I accidentally started a bash script with $!
instead of #!
and got some very weird behavior. I'm trying to figure out what happened.
If you try this script:
$!/bin/bash
echo Hello world!
you will get the following behavior:
$ chmod +x hello
$ ./hello
[nothing happens, get prompt back]
$ exit
exit
Hello world!
$
So it looks like this happened:
What's up? How is anything at all happening? Without #!
, how does the shell know to use bash
to interpret the script?
Obviously this is a "satisfy my curiosity" rather than "solve my problem" question. Googling does not yield much, probably because #!
and $!
in queries don't make the Google-bot happy.
$something is a parameter ("variable") expansion, but $!
in particular returns a value that isn't set in your script, so it expands as a zero length string.
Therefore your script is, you are correct, the equivalent of:
/bin/bash
echo Hello world!
The shebang magic number is an old feature of Unix, but the shell is even older.
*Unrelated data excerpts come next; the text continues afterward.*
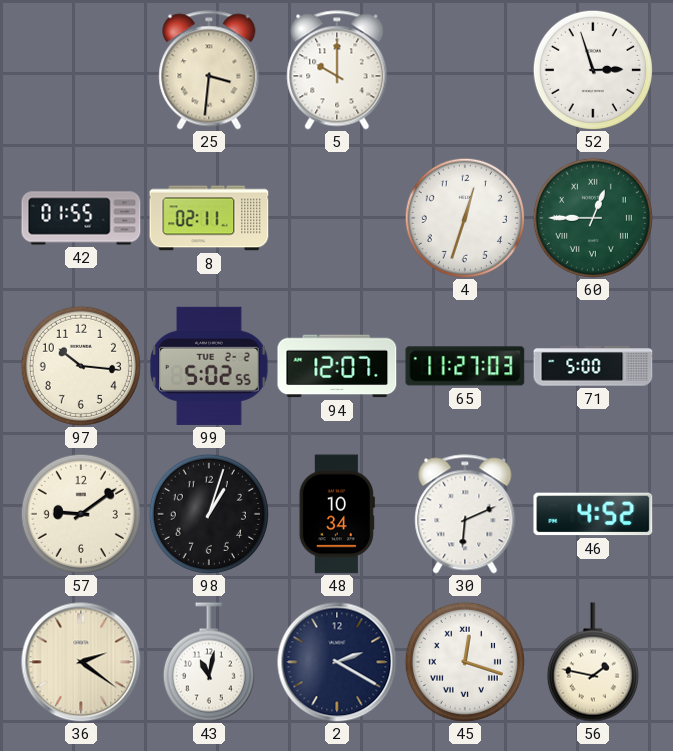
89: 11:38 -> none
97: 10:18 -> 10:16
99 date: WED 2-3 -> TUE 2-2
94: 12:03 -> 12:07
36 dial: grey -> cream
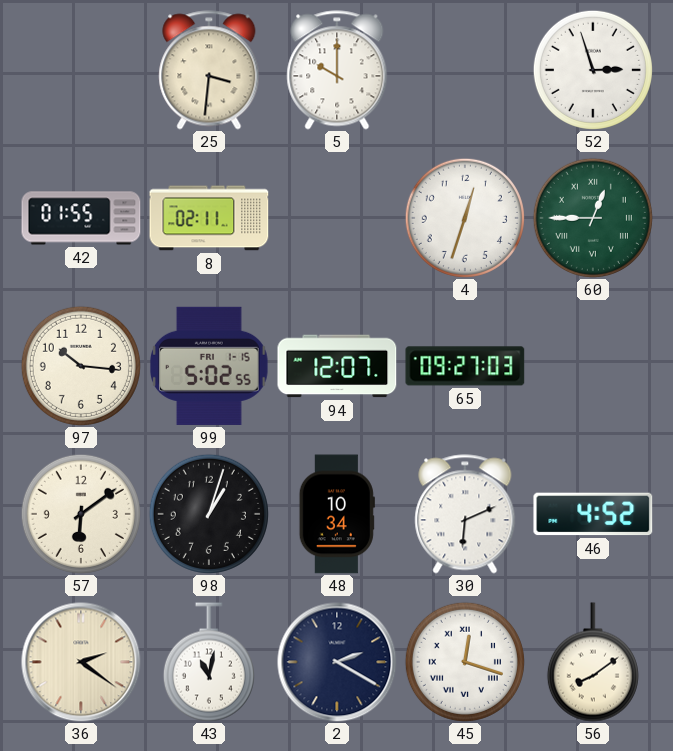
99 date: TUE 2-2 -> FRI 1-15
65: 11:27 -> 09:27
71: 5:00 -> none
57: 9:09 -> 6:09
56: 1:47 -> 8:09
A text file with the execute bit set that the kernel cannot exec (because it's not actually compiled) is executed by a subshell. That is, the shell deliberately runs another shell and passes the pathname as the parameter. This is how commands written as shell scripts were executed before shebang was invented, and it's still there in the code.
dollar-bang gets the PID of the last backgrounded process.